In the SASL mechanism draft spec where we went with that is to use LINK 
headers.  See http://tools.ietf.org/html/draft-mills-kitten-sasl-oauth-01 if 
you want to take a look.  WWW-Authenticate headers return the supported 
authentication schemes and LINK headers tell you there are OAuth endpoints you 
can interact with.

It's a swag at discovery in band, might work here too.



________________________________
From: "Manger, James H" <james.h.man...@team.telstra.com>
To: OAuth WG <oauth@ietf.org>
Sent: Thursday, April 7, 2011 6:48 PM
Subject: Re: [OAUTH-WG] OAuth2 scheme


 
We should define a “WWW-Authenticate: OAuth2 …” response header – not to 
encompass the MAC, Bearer, and any other generic HTTP authentication scheme, 
but as a way for a server to tell the client that it can perform an OAuth2 
get-a-token flow to gain access. When the sort of OAuth2 flow depends on the 
error with a current token (eg expired vs invalid) then the “WWW-Authenticate: 
OAuth2 …” response header needs to reflect this. It could do so be including an 
error code. A better, more direct, approach is to explicitly identify “refresh 
flow” and/or “user-delegation flow” and/or “assertion flow” etc.
 
Bearer or OAuth2 WWW-Authenticate response header?
The rule should be:
#1. If the client can fix an error by sending an “Authorization: Bearer …” 
request header (or the query or POST alternative) then the server should return 
“WWW-Authenticate: Bearer …”.
 
#2. If the client can fix an error by performing an OAuth2 flow at an 
authorization server then the resource server should return “WWW-Authenticate: 
OAuth2 …”.
 
The server can return both response headers if both options are possible.
 
There is no point in re-presenting a rejected Bearer token so #1 isn’t that 
useful. It could be appropriate if no token was presented as the client might 
have a token, but didn’t know this resource needed it.
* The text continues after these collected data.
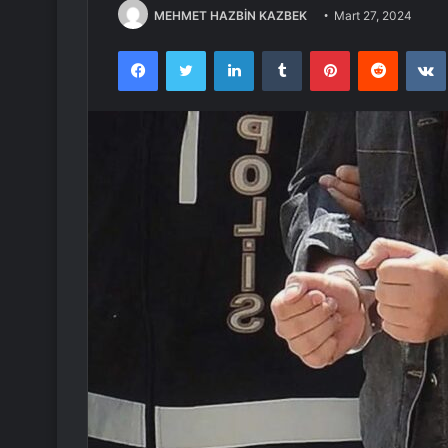
MEHMET HAZBİN KAZBEK
Mart 27, 2024
Facebook
Twitter
LinkedIn
Tumblr
Pinterest
Reddit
It might be appropriate 
if a client presented a token with insufficient scope as the client might have 
another token with the right scope so “WWW-Authenticate: Bearer scope=…” could 
help. #1 is not really necessary when a presented token is invalid or expired 
as the client needs to get a new one (eg using an OAuth2 flow that is outside 
the scope of the Bearer scheme).
 
I don’t think an error code in a “WWW-Authenticate: Bearer …” response helps a 
client retry the request with a “Authorization: Bearer …” header that will work.
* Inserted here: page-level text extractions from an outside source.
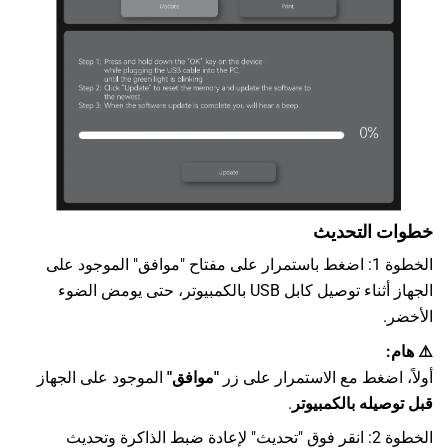
خطوات التحديث
الخطوة 1: اضغط باستمرار على مفتاح "موافق" الموجود على
الجهاز أثناء توصيل كابل USB بالكمبيوتر، حتى يومض الضوء
الأخضر.
⚠️ هام:
أولاً، اضغط مع الاستمرار على زر
"موافق"
الموجود على الجهاز
قبل توصيله بالكمبيوتر
.
الخطوة 2: انقر فوق "تحديث" لإعادة ضبط الذاكرة وتحديث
An error code might help a client choose the right OAuth2 flow (eg refresh vs 
new user-delegation) so it might have a place in #2, a “WWW-Authenticate: 
OAuth2 …” response header.
 
Eran said to Mike:
> Alternatively, if you have use cases or requirements for introducing just the 
> WWW-Authenticate side of an OAuth2 authorization scheme (your open issue), 
> which includes an ‘error’ attribute for use with the proposed registry, 
> please present those and explain how it will work alongside the Bearer and 
> MAC schemes (as currently drafted).
 
The “discovery” use-case in this email warrants the WWW-Authenticate side of an 
OAuth2 scheme.
An error attribute (plus a registry) might help, but we need the rest of the 
details of the response header first.
It works well alongside Bearer and MAC schemes: a “WWW-Auth.: OAuth2” response 
points to OAuth2 flows the client can try; a “WWW-Auth.: MAC/Bearer” response 
points to retrying a request with “Authz: MAC/Bearer”. Even when a client is 
given multiple options it will know which to choose based on its context (eg if 
it doesn’t have another Bearer token it will ignore the “WWW-Auth: Bearer” 
response and follow the “WWW-Auth: OAuth2” response).